Apple, Raspberry and Almond Energy Bar

Nutritious, tasty and a little slice of indulgence after a workout, these bars make for the perfect treat to refuel with. A great balance of protein from eggs and nuts, and carbohydrates from fruit, these bars can be enjoyed pre or post workout and can be made in bulk.

Pink Lady® Apple, Oat & Cinnamon Energy Balls

A perfect little ball of energy, these healthy snacks will keep those batteries charged during your training. A combination of oats, runny honey, ground cinnamon, almond butter and some grated Pink Lady®; rolled into a ball, once blended, and coated in some desiccated coconut for added texture and taste. These can be stored in the fridge for up to 5 days in a container, so you can dive in all week during your training to keep those energy levels at maximum.


Lunches/Dinners

Delicious and filling meals that can be enjoyed at lunch or dinner during your regime:

Thai-style Rice Salad with Chicken, Apple and Mango

For something light, yet filling, this dish can be enjoyed pre or post workout, with a nice macro balance of carbohydrates, protein and fat which you can tailor to your training requirements. With all of the delicious flavours, including some sweetness and goodness from our Pink Lady®, you can substitute the chicken in this dish for any meat, vegetarian or vegan protein substitute. This won’t make it a vegan meal though, so be sure to check the ingredients for your dietary needs.

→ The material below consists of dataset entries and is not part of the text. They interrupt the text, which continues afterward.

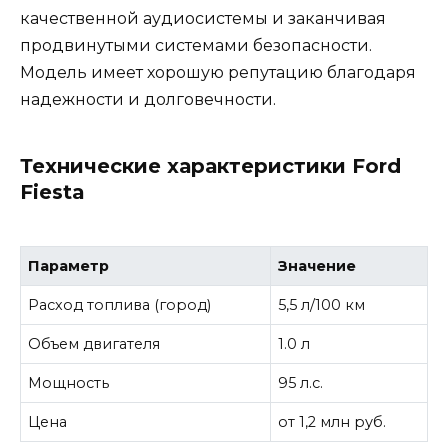
качественной аудиосистемы и заканчивая
продвинутыми системами безопасности.
Модель имеет хорошую репутацию благодаря
надежности и долговечности.
Технические характеристики Ford
Fiesta
Параметр
Значение
Расход топлива (город)
5,5 л/100 км
Объем двигателя
1.0 л
Мощность
95 л.с.
Цена
от 1,2 млн руб.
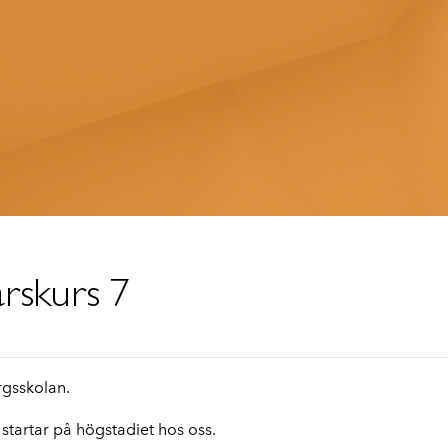
årskurs 7
rgsskolan.
startar på högstadiet hos oss.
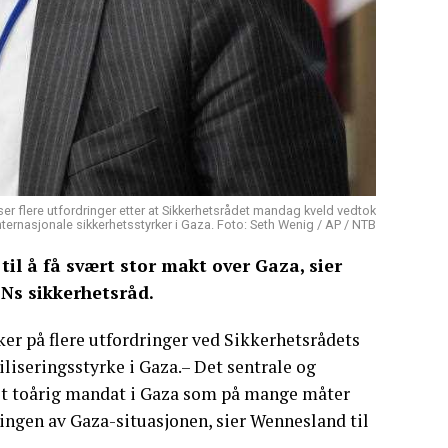
er flere utfordringer etter at Sikkerhetsrådet mandag kveld vedtok
nternasjonale sikkerhetsstyrker i Gaza. Foto: Seth Wenig / AP / NTB
l å få svært stor makt over Gaza, sier
Ns sikkerhetsråd.
er på flere utfordringer ved Sikkerhetsrådets
iliseringsstyrke i Gaza.– Det sentrale og
 et toårig mandat i Gaza som på mange måter
ringen av Gaza-situasjonen, sier Wennesland til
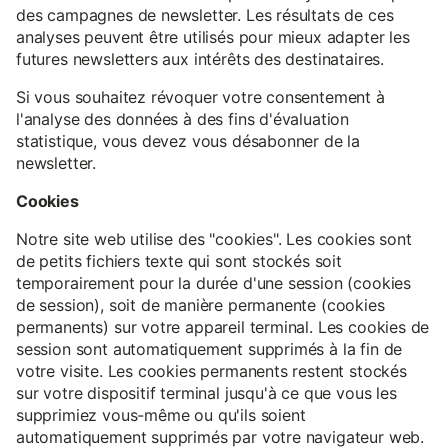
des campagnes de newsletter. Les résultats de ces
analyses peuvent être utilisés pour mieux adapter les
futures newsletters aux intérêts des destinataires.
Si vous souhaitez révoquer votre consentement à
l'analyse des données à des fins d'évaluation
statistique, vous devez vous désabonner de la
newsletter.
Cookies
Notre site web utilise des "cookies". Les cookies sont
de petits fichiers texte qui sont stockés soit
temporairement pour la durée d'une session (cookies
de session), soit de manière permanente (cookies
permanents) sur votre appareil terminal. Les cookies de
session sont automatiquement supprimés à la fin de
votre visite. Les cookies permanents restent stockés
sur votre dispositif terminal jusqu'à ce que vous les
supprimiez vous-même ou qu'ils soient
automatiquement supprimés par votre navigateur web.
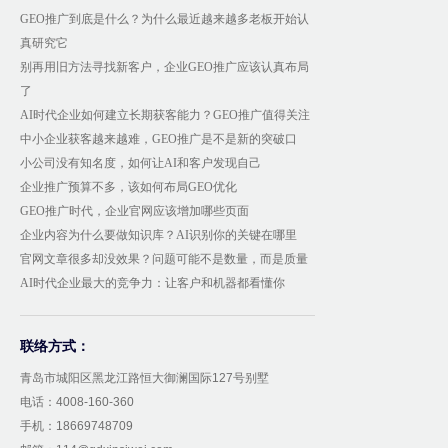
GEO推广到底是什么？为什么最近越来越多老板开始认
真研究它
别再用旧方法寻找新客户，企业GEO推广应该认真布局
了
AI时代企业如何建立长期获客能力？GEO推广值得关注
中小企业获客越来越难，GEO推广是不是新的突破口
小公司没有知名度，如何让AI和客户发现自己
企业推广预算不多，该如何布局GEO优化
GEO推广时代，企业官网应该增加哪些页面
企业内容为什么要做知识库？AI识别你的关键在哪里
官网文章很多却没效果？问题可能不是数量，而是质量
AI时代企业最大的竞争力：让客户和机器都看懂你
联络方式：
青岛市城阳区黑龙江路恒大御澜国际127号别墅
电话：4008-160-360
手机：18669748709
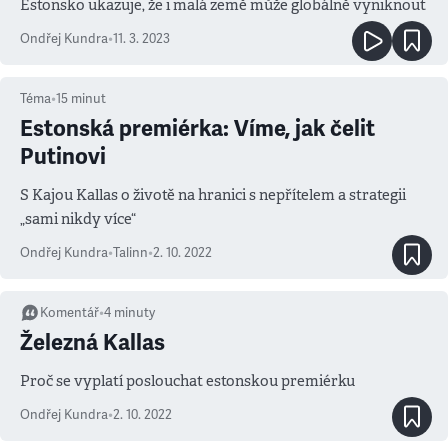
Estonsko ukazuje, že i malá země může globálně vyniknout
Ondřej Kundra
•
11. 3. 2023
Téma
•
15
minut
Estonská premiérka: Víme, jak čelit
Putinovi
S Kajou Kallas o životě na hranici s nepřítelem a strategii
„sami nikdy více“
Ondřej Kundra
•
Talinn
•
2. 10. 2022
Komentář
•
4
minuty
Železná Kallas
Proč se vyplatí poslouchat estonskou premiérku
Ondřej Kundra
•
2. 10. 2022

Apple and Moroccan Giant Couscous

Served as either a perfect side or base for a lunch or dinner, this versatile and quick combination is carbohydrate heavy, making it a great post-workout meal to refuel. Combining the sweet raisins and diced Pink Lady® with African spices, herbs and a healthy hit of chilli, you could easily add a protein source of your choice and turn this into a fully-fledged meal, making it the perfect food for fitness.

Chicken and Apple Salad

If you’re not carb-loading for a long period of cardio, but looking to balance out an evening meal, then this fresh salad is on point. Juicy chicken breasts, mixed with crunchy cos lettuce, fine beans, tomatoes and onion are all finished off with a zingy lime and honey dressing and some caramelised slices of Pink Lady®. A fresh, light and wholesome meal that can be enjoyed before or after your workout.

So whether you’re in training for the London Marathon or any one of the many sporting events over the next few months, this of recipes re[resent some great healthy snacks and food for fitness so you can keep your energy at the right levels to achieve your training goals.